Klies Bridge = Talon's Reach
Qoron IV = Altima VII (at some places it does and in many others it does not.)
Sokana = Korodera
Dyroness = Karbonis
Machaon II = Gare D'Europa
Terafumos = Silverstream
Velocitar = Original.
Last edited by RJ O'Connell; 27th July 2007 at 09:55 PM.
Klies Bridge: mirror of Talon's Reach with a straight starting grid.
Qoron IV: mirror of Altima, but butchered beyond recognition. The entire second half (after the elevated banked corner) is gone, as is the initial chicane, and the crest has been flattened.
Sokana: mirror of Korodera, but much of the track has been removed. The part between the three bends after the starting line and the right hairpin leading into the tunnel is new, getting rid of some slow track with lots of kinks, a split and another elevated triple 90° section. Also, a mild chicane after the starting line has been removed and the starting line moved up, making room for the longer grid.
Dyroness: mirror of Karbonis; the only real change was the removal of the initial S-bend to make room for the longer starting grid and the pitlane. (By the way, unlike in 2097, I strongly suspect that the pitlane is in fact identical for each track)
Machaon II: mirror of Gare d'Europa, with one difference; the three bumps that grind you to a halt just before the jump have been replaced with a single bump that grinds you to a halt. I think the pitlane is less angular as well.

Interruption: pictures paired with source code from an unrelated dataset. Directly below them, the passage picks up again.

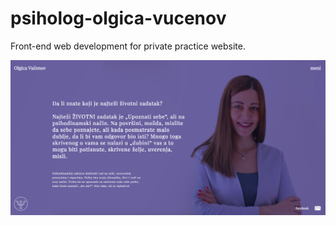 # psiholog-olgica-vucenov
Front-end web development for private practice website. 

![](img/Screen%20Shot%202019-09-02%20at%2011.24.28%20AM.png)
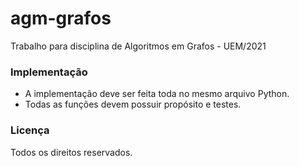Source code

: # agm-grafos

Trabalho para disciplina de Algoritmos em Grafos - UEM/2021

### Implementação
- A implementação deve ser feita toda no mesmo arquivo Python.
- Todas as funções devem possuir propósito e testes.

### Licença
Todos os direitos reservados.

Terafumos: mirror of Silverstream! Too bad they neutered it. The layout is the same, but each of the three splits had one leg removed. Moreover, the second and third split kept the 'bad' leg and lost the 'good' one, making the track almost unrecognisable. Also, the 180°-90° double hairpin in the tunnel has been replaced with a single wide 90° corner, and the 90°-45° chicane at the end is now just a 45° bend, presumably to fit the starting grid.
(Then again, the starting grid had a kink on the original track in WO1. The '64 team must have been obsessed with straight starting grids and hated splits!)
Velocitar: woot, some original development. The only original development in the other tracks are the wide corners on Sokana and the ruination of Qoron IV. Needless to say, Velocitar sucks. They had to cheat with the AI to make it challenging, and you can exploit this by activating autopilot at the right time to receive a rocket boost.
I still love this game, the first game to bring me to the franchise so . I must admit though, for pure speeds, i have yet to encounter a Wipeout Tracks that works blissfully well in Phantom than Qoron IV.
i just picked up a copy of 64 in my quest to complete every wipeout fully. i never knew about the tracks been clones, but once you know (and if you know the wipeout series' tracks well enough) it's pretty obvious!!!
i guess it made the games development easier...but hey it still works, the different environments give these tracks their own look and feel.
I find it quite amusing how people have said the one that resembles altima vii wasnt very recognisable because thats the only one I clocked for myself!
It was that big drop that made me suspect it, I guess I just wasnt being very observant when I was playing this lol.
I hope it does't count as necroing if I post in this 3 year-old thread
Does anyone have floorplans for the WipE'out" 64 tracks as well as floorplans that they are copies of? I wish to be able compare them myself, but I have neither 2097 nor '64
Last edited by Amaroq Dricaldari; 29th October 2012 at 09:05 PM.
I actually have the manual now, if anyone wants to see it.
I kind of wish I had a way to properly extract the game's contents and port it all over to 2097. My N64 emulator just doesn't want to work! (No, I am not giving out the ROM.)
Theoretically this could work, since they mostly have the same formats.
There will be missing effects since vertex colors are gone in N64 files and they have been implemented differently.
However I'm pretty certain it would crash because of how they wrote the game : manual management of levels, i.e. animate this and this etc ... Even though it'd be well behaving code, you'd certainly end with a black screen and plugging a debugger would show the error messages they've emitted (because they do in PSX versions).
(see the leaked MK3 code for an example https://github.com/Ell/umk3 it's pure C so no OOP and that means lots of quick'n dirty code unless you have an army of coders)
Now on N64 you could simply end up with a black screen: there is so little space in the ROM that they certainly stripped many things not necessary such as text.
Just a guess, one should test for a definitive opinion.
One thing though, you will have to repack game content to an ISO because AFAIK none of the emus I've tried ran extracted games from a folder (e.g. EPSXE), homebrew EXEs do run because they do not use file system.
I got into Wipeout world through this version. I am still completely amazed by the fact this cool game was packed in 6 MB zip file (compressed car rom image) !?? With cool music, voices & sounds. Awesome! It's absolutely unapproachable for any other Wipeout out there for any platform, I guess. It's that particular old-school coding doing this magic! Occupies space of one simple and plain MP3 file!
Few years ago I stumbled onto some N64's F-Zero fan mod ("Climax"), and wished something like that for Wipeout 64. But perhaps scenery was coded in more complex way?